President GR has some weird advisors who give him deadly advice, such as on fertiliser policy. So, if there is someone who tells him that the old regimental tie can double as a trump card, that’s advice he’d better ignore in his own best interests. Faced with a choice of levelling their rifles on behalf of the ruling Rajapaksas at the people from whom they were born, or levelling their rifles at the rulers on behalf of the people and being hailed as heroes, which way would the soldiery pivot? “The army is the peasantry in uniform” (Lenin).
I write as someone who actively and prominently supported MR for 20 years, through thick and thin—even after he fired me from Geneva six weeks after we won 29 votes for Sri Lanka at the UNHRC, since reduced to 9 by the Rajapaksas.
I supported Mahinda Rajapaksa from 1999 (delivering the DA Rajapaksa Memorial Lecture in 2003) to 2019 because I thought that given the concrete challenges we faced, he was qualitatively better than the alternatives. Faced with the same choices, I’d do the same thing. Our political relationship and indeed all communication ended instinctively and mutually in August 2019, when the person I had named the best alternative for post-war Sri Lanka, in the press since 2010 and on my regular TV show in 2014, the late President Premadasa’s son Sajith, had, for the first time, the chance of being his party’s presidential candidate.
I advocated that choice on my personal FB though it was obvious that GR was way ahead and would almost certainly win and I had my ambassadorship in Moscow to lose (which I did).
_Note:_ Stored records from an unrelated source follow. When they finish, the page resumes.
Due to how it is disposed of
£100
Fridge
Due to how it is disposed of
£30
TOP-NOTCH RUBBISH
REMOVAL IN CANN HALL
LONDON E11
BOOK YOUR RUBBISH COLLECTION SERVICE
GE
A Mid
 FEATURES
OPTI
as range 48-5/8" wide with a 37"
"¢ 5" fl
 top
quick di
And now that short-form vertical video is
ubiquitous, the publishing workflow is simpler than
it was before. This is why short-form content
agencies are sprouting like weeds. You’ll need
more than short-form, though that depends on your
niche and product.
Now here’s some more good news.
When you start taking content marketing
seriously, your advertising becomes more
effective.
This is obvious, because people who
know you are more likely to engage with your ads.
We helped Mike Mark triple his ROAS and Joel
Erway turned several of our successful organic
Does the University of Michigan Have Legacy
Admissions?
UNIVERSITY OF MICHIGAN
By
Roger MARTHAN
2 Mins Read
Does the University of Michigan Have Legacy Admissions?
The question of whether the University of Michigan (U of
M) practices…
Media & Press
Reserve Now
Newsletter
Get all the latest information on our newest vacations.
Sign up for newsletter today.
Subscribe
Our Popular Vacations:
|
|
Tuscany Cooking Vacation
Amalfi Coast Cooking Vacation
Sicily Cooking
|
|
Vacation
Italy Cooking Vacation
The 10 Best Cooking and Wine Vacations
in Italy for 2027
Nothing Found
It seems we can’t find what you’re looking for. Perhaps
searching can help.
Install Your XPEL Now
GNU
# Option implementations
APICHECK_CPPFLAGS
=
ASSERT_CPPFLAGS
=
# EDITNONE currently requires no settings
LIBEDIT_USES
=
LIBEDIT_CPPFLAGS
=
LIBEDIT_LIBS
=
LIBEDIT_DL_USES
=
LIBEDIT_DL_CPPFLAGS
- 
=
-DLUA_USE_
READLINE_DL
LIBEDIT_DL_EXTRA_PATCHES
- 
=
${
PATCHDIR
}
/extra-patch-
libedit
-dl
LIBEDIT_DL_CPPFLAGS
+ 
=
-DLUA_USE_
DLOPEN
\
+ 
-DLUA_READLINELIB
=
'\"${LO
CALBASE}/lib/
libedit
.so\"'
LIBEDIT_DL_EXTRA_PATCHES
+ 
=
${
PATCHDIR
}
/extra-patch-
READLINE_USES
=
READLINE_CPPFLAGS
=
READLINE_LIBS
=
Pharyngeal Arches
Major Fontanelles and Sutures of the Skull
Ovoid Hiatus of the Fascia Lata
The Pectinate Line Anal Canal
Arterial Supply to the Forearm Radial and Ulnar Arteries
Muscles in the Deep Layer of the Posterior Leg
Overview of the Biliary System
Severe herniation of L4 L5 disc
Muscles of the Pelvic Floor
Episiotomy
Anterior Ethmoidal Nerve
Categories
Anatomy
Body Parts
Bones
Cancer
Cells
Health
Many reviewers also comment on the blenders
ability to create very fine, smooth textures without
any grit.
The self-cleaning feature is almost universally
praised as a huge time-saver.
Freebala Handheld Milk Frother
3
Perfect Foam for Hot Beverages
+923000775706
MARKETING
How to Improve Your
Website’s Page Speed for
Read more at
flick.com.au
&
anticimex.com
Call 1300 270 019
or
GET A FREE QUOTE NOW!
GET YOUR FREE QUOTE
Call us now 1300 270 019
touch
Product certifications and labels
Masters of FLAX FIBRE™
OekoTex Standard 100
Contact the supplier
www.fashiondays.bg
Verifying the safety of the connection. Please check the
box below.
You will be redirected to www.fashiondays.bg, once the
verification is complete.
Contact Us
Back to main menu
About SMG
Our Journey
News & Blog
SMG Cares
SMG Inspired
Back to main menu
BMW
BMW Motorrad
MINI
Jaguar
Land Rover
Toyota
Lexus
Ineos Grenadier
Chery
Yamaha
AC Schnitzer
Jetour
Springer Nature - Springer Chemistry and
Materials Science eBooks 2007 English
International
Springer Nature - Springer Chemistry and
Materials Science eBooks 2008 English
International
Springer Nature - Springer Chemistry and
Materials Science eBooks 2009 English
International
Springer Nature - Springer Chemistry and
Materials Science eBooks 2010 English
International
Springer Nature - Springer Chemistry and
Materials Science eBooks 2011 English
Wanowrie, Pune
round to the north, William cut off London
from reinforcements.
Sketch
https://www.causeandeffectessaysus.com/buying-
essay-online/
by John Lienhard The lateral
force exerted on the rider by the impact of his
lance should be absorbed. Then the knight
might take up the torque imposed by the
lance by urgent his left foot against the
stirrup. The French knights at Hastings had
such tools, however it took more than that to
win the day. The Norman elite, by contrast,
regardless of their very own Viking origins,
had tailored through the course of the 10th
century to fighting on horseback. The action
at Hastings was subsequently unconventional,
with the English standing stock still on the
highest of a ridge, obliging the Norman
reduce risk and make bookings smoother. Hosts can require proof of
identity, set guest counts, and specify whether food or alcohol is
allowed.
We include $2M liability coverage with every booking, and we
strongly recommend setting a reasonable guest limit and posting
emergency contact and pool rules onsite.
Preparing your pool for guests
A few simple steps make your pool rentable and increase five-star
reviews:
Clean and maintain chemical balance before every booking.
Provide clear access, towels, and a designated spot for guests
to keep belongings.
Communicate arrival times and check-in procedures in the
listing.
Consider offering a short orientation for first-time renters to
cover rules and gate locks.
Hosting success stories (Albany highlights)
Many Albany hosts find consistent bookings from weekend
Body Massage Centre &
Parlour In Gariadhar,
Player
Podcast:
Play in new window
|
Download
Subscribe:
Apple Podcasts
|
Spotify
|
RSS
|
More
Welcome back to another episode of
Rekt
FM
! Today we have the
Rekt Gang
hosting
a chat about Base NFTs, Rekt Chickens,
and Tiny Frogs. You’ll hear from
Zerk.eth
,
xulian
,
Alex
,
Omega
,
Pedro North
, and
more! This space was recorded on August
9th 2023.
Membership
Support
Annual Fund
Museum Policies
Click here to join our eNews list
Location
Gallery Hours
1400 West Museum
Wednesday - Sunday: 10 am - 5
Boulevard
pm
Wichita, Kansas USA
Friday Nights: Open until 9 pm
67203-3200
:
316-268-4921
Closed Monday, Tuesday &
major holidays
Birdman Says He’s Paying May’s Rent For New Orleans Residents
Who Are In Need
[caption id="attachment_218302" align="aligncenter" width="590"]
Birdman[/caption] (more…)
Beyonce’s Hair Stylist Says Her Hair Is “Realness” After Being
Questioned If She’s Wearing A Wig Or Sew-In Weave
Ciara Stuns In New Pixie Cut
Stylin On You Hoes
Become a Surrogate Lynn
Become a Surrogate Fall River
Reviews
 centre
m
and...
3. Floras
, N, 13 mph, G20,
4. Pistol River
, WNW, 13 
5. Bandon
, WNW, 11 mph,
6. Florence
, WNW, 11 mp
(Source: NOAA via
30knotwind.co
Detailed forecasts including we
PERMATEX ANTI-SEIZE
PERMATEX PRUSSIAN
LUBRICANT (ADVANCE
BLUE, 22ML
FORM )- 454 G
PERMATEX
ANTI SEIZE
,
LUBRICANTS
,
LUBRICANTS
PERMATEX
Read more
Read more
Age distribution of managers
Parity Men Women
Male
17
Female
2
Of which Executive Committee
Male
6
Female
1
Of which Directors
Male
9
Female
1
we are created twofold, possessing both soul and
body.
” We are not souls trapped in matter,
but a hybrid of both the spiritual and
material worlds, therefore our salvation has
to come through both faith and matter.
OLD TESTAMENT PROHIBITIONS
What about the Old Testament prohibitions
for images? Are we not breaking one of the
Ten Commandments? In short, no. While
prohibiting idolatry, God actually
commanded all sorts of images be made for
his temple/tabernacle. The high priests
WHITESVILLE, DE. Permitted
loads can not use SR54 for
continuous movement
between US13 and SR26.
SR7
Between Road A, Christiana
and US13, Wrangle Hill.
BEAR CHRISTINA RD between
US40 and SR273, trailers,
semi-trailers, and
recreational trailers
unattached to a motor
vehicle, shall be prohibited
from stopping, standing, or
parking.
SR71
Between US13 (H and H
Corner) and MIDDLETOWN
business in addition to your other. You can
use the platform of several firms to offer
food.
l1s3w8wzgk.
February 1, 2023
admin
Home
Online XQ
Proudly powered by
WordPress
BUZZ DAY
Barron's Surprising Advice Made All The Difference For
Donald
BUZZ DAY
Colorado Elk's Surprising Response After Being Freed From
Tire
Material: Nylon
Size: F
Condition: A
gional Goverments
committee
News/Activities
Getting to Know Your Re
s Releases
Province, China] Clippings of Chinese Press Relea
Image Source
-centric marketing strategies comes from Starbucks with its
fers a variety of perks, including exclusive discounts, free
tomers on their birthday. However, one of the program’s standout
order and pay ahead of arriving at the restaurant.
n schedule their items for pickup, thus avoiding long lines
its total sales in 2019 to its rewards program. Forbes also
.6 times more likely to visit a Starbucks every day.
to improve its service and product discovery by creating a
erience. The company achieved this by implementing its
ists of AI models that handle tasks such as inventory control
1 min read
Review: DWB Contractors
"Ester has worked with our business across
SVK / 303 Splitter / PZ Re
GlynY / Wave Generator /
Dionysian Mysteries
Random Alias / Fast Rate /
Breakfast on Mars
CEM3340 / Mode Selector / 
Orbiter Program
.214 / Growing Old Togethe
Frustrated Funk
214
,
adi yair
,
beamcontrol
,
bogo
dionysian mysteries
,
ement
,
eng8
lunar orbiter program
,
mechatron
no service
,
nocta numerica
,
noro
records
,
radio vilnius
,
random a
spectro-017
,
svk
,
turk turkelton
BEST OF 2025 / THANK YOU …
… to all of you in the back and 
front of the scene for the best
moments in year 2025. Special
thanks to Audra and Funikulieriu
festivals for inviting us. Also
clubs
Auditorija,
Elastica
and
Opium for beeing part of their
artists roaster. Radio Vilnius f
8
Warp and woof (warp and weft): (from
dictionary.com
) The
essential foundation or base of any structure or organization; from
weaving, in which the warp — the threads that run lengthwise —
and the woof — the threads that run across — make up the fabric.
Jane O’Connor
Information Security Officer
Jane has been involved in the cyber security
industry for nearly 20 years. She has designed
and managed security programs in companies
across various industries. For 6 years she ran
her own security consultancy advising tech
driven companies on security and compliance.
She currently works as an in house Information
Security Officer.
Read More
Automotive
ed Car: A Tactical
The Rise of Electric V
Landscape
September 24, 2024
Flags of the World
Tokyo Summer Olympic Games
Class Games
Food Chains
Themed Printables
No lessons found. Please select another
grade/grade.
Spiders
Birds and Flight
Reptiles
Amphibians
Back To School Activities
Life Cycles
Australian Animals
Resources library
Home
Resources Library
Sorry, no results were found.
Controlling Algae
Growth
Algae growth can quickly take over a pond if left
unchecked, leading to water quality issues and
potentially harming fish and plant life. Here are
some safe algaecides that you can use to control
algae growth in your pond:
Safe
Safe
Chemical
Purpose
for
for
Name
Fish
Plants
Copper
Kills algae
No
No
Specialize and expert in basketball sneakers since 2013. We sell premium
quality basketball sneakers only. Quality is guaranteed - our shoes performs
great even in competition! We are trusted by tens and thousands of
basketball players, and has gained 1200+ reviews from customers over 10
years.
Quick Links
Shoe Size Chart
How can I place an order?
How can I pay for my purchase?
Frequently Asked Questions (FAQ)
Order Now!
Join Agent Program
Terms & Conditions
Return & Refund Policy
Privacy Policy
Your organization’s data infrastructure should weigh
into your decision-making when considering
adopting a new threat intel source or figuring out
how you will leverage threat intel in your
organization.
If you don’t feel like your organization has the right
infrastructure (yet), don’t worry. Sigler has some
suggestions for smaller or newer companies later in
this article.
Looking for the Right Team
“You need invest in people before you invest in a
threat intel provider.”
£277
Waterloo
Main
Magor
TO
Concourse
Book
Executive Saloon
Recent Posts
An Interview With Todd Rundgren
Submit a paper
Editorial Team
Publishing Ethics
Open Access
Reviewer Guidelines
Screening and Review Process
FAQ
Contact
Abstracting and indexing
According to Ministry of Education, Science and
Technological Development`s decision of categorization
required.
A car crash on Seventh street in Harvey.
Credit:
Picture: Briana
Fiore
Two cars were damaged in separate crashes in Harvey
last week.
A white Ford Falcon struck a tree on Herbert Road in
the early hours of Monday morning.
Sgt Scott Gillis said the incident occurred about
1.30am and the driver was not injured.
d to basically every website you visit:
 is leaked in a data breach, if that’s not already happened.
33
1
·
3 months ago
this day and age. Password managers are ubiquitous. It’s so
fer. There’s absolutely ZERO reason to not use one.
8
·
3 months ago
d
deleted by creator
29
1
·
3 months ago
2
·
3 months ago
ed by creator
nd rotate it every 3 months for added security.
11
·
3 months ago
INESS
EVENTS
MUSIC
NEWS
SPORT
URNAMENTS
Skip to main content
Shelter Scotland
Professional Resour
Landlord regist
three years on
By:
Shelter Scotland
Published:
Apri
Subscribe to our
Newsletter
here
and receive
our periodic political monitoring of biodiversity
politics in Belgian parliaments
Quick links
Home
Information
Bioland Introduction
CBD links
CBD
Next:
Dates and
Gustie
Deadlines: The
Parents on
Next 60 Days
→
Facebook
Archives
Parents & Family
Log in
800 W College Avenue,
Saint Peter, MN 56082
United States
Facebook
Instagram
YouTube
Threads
Sanja, my wife, shut down my FB because of the hate-speech and death threats.
If MR cares for the people, his brothers, his family, and the way his story will be written in history, he should tell his younger brother Gotabaya who stood on his shoulders to become President and is still shielded by him, that for the sake of the family’s name, for the sake of the memories of their father, uncle and cousins, for the political future of any Rajapaksa at any time in the next decades, he must step down immediately from the Presidency and retire from politics. It would be the decent and wise thing to do. Someday the people may forgive him.
If ex-President Mahinda Rajapaksa does not do this and if President Gotabaya Rajapaksa does not listen, this will not end well, but it will end sooner rather than later.